* Dollar index hovers near post-payrolls 7-month peak
* Euro pressured by rising ECB rate cut risk
* Treasury/Bund spread eyed for further euro losses
By Anirban Nag
LONDON, Nov 10 (Reuters) – The dollar inched up towards a seven-month peak against a basket of major currencies on Tuesday, bolstered by widening rate differentials in favour of U.S. Treasuries on expectations the Federal Reserve will raise interest rates next month.
The dollar index rose 0.1 percent to 99.072, moving back toward Friday’s peak of 99.345, a high not seen since mid-April. Against the yen, the dollar was buying 123.35 yen , up 0.2 percent on the day and nor far from the previous day’s 2-1/2-month high of 123.60.
The euro traded at $1.0750, not far from Friday’s seven-month low of $1.07045, having lost 2.3 percent so far this month.
Analysts said a widening spread between 10-year Treasuries and German Bunds, currently at 167 basis points, was likely to underpin the dollar and keep the euro on the defensive.
The single currency had briefly come under pressure on Monday after four governing council members said a consensus is forming at the European Central Bank to take one of its benchmark interest rates deeper into negative territory in December.
“If the Treasury/Bund spread rises above 170 basis points, we could see some more fragility in the euro,” said Jeremy Stretch, head of currency strategy at CIBC World Markets. “Until it stays below $1.0820, the path of least resistance for the euro will be to the downside.”

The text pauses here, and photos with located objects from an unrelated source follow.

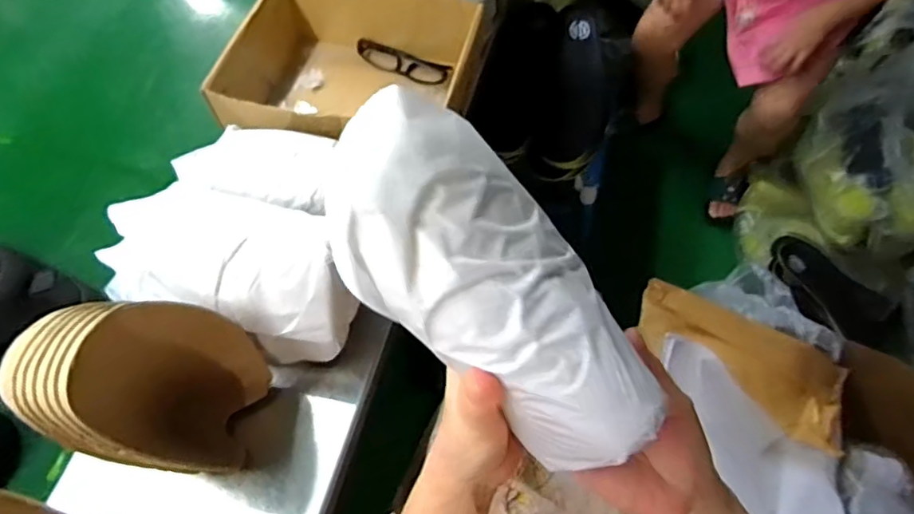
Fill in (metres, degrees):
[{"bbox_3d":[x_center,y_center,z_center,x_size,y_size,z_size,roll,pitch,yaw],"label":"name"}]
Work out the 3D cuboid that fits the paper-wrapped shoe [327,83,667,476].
[{"bbox_3d":[0.014,0.016,0.293,0.094,0.060,0.202,-40,90,-20],"label":"paper-wrapped shoe"}]

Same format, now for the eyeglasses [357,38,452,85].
[{"bbox_3d":[-0.071,-0.254,0.759,0.133,0.027,0.032,19,62,10],"label":"eyeglasses"}]

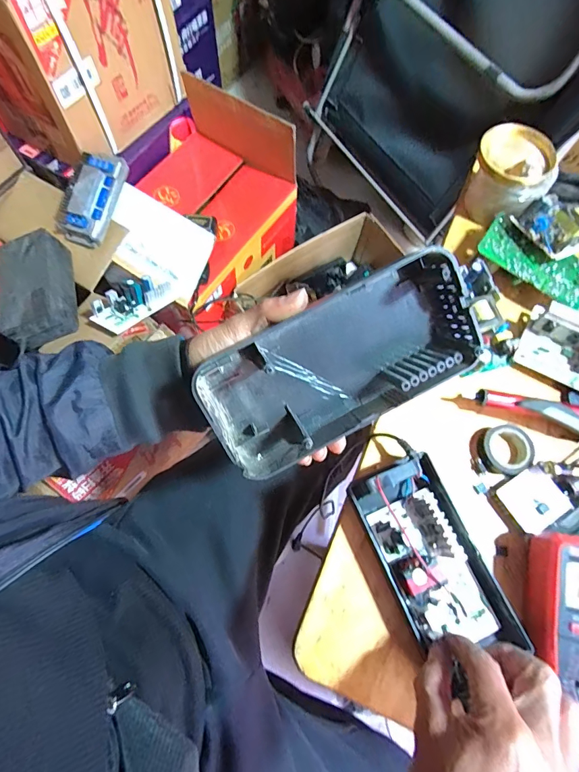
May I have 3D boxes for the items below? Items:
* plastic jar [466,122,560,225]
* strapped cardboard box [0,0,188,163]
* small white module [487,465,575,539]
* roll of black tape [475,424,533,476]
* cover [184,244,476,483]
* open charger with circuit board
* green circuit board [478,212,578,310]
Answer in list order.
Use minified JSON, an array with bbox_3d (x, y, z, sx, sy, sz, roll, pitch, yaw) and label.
[{"bbox_3d":[0.266,-0.251,0.486,0.080,0.081,0.096,-9,70,-5],"label":"plastic jar"},{"bbox_3d":[-0.392,-0.643,0.729,0.231,0.285,0.325,28,71,8],"label":"strapped cardboard box"},{"bbox_3d":[0.230,0.111,0.382,0.058,0.016,0.050,-26,73,-11],"label":"small white module"},{"bbox_3d":[0.216,0.065,0.401,0.044,0.023,0.047,1,70,-2],"label":"roll of black tape"},{"bbox_3d":[0.041,-0.015,0.309,0.210,0.045,0.099,-29,106,-2],"label":"cover"},{"bbox_3d":[0.123,0.147,0.347,0.083,0.048,0.158,-21,72,-9],"label":"open charger with circuit board"},{"bbox_3d":[0.284,-0.140,0.452,0.134,0.012,0.064,29,72,9],"label":"green circuit board"}]

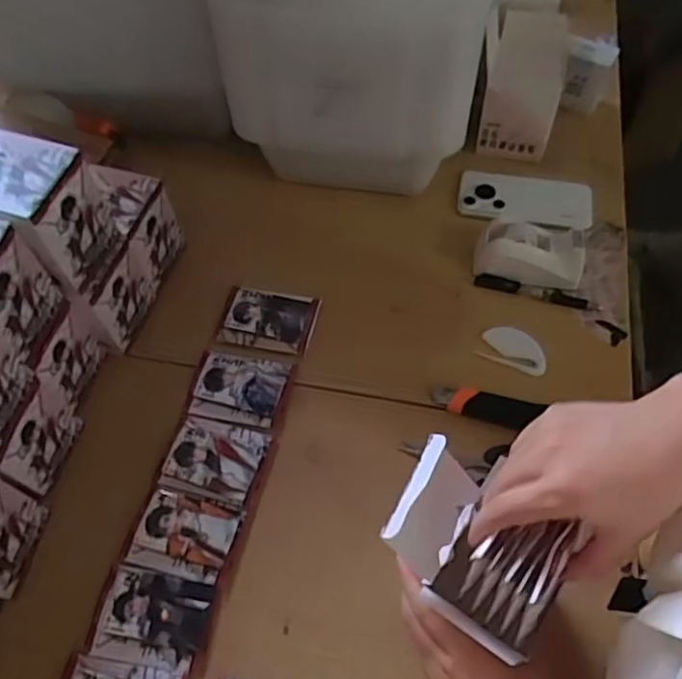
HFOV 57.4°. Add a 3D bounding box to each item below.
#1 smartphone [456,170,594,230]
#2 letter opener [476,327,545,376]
[{"bbox_3d":[0.224,-0.174,0.757,0.157,0.012,0.074,5,59,5],"label":"smartphone"},{"bbox_3d":[0.186,0.009,0.664,0.070,0.011,0.045,22,62,14],"label":"letter opener"}]

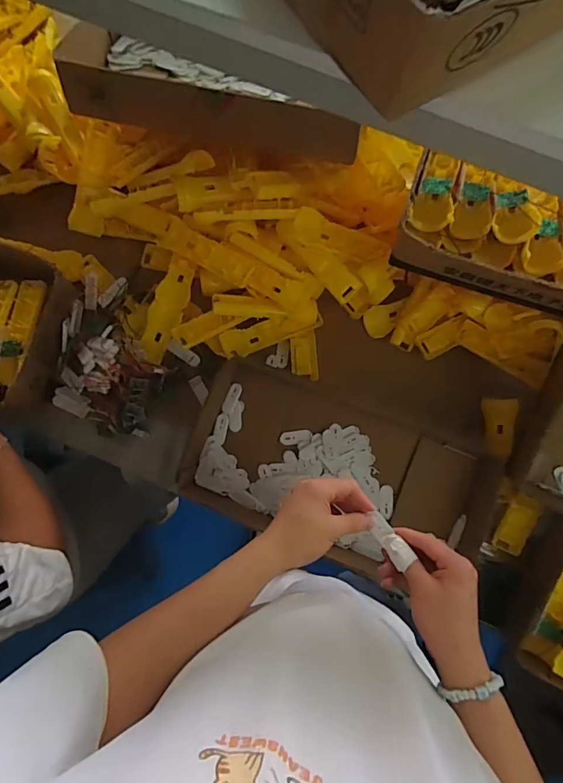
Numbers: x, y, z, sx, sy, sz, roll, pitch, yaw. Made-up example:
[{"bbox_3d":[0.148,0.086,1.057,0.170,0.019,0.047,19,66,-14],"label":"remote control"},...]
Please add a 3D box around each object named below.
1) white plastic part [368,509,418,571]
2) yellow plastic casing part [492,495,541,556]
[{"bbox_3d":[0.116,0.160,0.463,0.021,0.005,0.057,-48,49,13],"label":"white plastic part"},{"bbox_3d":[0.348,0.196,0.648,0.039,0.018,0.090,25,98,26],"label":"yellow plastic casing part"}]

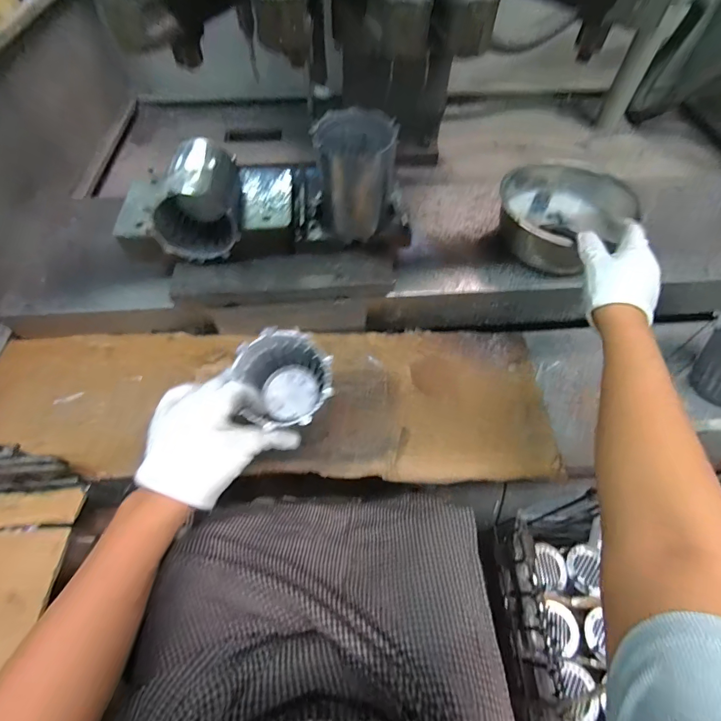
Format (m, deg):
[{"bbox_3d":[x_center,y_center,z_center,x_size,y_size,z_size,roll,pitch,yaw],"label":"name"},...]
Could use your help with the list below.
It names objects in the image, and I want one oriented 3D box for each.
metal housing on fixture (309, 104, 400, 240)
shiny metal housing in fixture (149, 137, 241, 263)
[{"bbox_3d":[-0.006,-0.231,0.486,0.096,0.118,0.094,7,59,4],"label":"metal housing on fixture"},{"bbox_3d":[-0.206,-0.208,0.492,0.098,0.095,0.138,-7,59,-5],"label":"shiny metal housing in fixture"}]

Traders will eye comments from Bundesbank chief Jens Weidmann, one of hawks on the ECB governing council, as he speaks for the first time since the central bank hinted at more policy easing.
In sharp contrast to the ECB, the Fed is considered very likely to tighten U.S. monetary policy in December for the first time in nearly a decade, following Friday’s robust jobs data.
Even Eric Rosengren, the dovish president of the Boston Fed, pointed to December as an appropriate time to begin raising rates.
“The U.S. is out in front on its own, and everyone else is heading the other way. In that case, positioning becomes very key, if the interest-rate story is going to be centre-stage,” said Bart Wakabayashi, head of foreign exchange for State Street Global Markets in Tokyo.